BEGIN Excerpt

While these results demonstrate that contact with tissue is not required for the expression of polyploidy, it might still be argued that the onset of polyploidy inevitably resulted from a stimulus received by blastocysts while they were still in the uterus. To investigate this, eggs were removed from oviducts at the 2cell stage, maintained in culture (Whitten, 1971) until they were mature blastocysts (approximately 72 h), and then transferred to Eagle’s medium. Nuclei were measured for DNA content in these cultures, and as Fig. 8 and Table 3, Exp. 2 show, a pattern emerges very similar to that seen in Fig. 7. After 6 days in Eagle’s medium, nuclei with DNA contents in the 64–128C class were present. Once again, very few diploid cells remained after 6 days of culture (Table 3). We conclude from these experiments that trophoblast cells will undergo polyploidiza-tion independently of the maternal environment, at least from the two-cell stage.

Fig. 8.

DNA content in blastocyst cultures derived from two-cell embryos. Embryos at the 2-cell stage were removed from oviducts and cultured in Whitten’s medium (1971) until they reached mid to late blastocyst stage. They were then grown on coverslips as described in Fig. 7 for 2, 4, 5, 6, or 8 days. DNA contents were then determined as in Fig. 7.

Fig. 8.

END Excerpt
BEGIN Raw data

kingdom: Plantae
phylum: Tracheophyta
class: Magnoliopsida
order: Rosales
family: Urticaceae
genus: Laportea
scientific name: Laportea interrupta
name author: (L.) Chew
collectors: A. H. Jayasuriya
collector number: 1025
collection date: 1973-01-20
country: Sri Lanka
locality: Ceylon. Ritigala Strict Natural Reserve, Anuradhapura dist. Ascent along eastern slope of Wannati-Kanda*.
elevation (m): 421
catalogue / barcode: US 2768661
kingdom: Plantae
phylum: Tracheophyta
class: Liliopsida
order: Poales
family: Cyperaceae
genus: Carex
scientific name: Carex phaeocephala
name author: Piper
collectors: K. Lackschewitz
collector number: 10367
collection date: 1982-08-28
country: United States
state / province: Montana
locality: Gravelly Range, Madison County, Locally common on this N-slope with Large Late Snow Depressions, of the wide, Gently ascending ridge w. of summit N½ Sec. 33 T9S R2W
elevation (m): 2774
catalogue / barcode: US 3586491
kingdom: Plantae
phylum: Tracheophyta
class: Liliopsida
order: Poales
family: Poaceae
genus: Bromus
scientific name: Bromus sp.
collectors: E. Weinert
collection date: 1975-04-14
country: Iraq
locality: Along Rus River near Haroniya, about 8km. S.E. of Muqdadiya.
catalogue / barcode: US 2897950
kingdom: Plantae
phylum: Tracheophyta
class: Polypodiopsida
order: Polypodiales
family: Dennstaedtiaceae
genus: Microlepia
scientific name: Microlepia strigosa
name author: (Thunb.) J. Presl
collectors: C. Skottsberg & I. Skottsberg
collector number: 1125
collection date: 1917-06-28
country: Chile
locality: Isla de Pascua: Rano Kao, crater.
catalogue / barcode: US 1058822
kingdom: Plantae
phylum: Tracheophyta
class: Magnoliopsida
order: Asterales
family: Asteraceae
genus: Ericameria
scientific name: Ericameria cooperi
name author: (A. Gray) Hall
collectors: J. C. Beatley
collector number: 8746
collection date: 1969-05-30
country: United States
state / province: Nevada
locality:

END Raw data

▶ [What you need to do]:
- 1) Reproduce the polyploidy excerpt word for word, from "DNA content in blastocyst" down to "as in Fig. 7.".
- 2) The Fig. 8 caption in the polyploidy excerpt gives the numbers of days the embryos were grown on coverslips. List all of them.
- 3) Continue the excerpt on trophoblast polyploidy from the point where it stops.

▶ [Answer section]:
- 1)
DNA content in blastocyst cultures derived from two-cell embryos. Embryos at the 2-cell stage were removed from oviducts and cultured in Whitten’s medium (1971) until they reached mid to late blastocyst stage. They were then grown on coverslips as described in Fig. 7 for 2, 4, 5, 6, or 8 days. DNA contents were then determined as in Fig. 7.

- 2) 2, 4, 5, 6, and 8 days

- 3)
DNA content in blastocyst cultures derived from two-cell embryos. Embryos at the 2-cell stage were removed from oviducts and cultured in Whitten’s medium (1971) until they reached mid to late blastocyst stage. They were then grown on coverslips as described in Fig. 7 for 2, 4, 5, 6, or 8 days. DNA contents were then determined as in Fig. 7.

Other factors involved in the onset of polyploidy

The above experiments have demonstrated that neither a uterine signal nor contact with foreign cells is responsible for the onset of polyploidy in trophoblast. We have considered the possibility that in blastocyst cultures, contact with the culture dish and the concomitant spreading of trophoblast along the surface would be sufficiently analogous to events during implantation in utero to provide the necessary stimulus for the onset of polyploidy. We have thus examined the DNA content of blastocyst nuclei under conditions that preclude attachment to the culture dish. Barlow et al. (1972) were unable to detect blastocyst cells containing more than 4C amounts of DNA up to the fifth day of development. On the fifth day, blastocysts which have not yet implanted or which are just in the process of implantation can be flushed out of the uterus. We have examined the DNA contents of cells from such blastocysts, and the results may be seen in Fig. 9. Of the 336 nuclei measured, a very small number, 6, had DNA contents significantly greater than 4C, between 5C and 7C. Furthermore, while some or most of the population of nuclei at 4C may be in the G2 phase of the diploid cell cycle, others may be held in readiness for polyploidiza-tion, i.e. in G1 of the first endoreduplication cycle. These results confirm similar studies by Graham (1971 b) ; the timing of the onset of polyploidization is described in Barlow et al. (1972).

Fig. 9.

DNA content of nuclei in 5th day blastocysts. Blastocysts were removed early on the 5th day of gestation and spread on slides as indicated in Methods. DNA determinations were then carried out on the Feulgen-stained nuclei.

Fig. 9.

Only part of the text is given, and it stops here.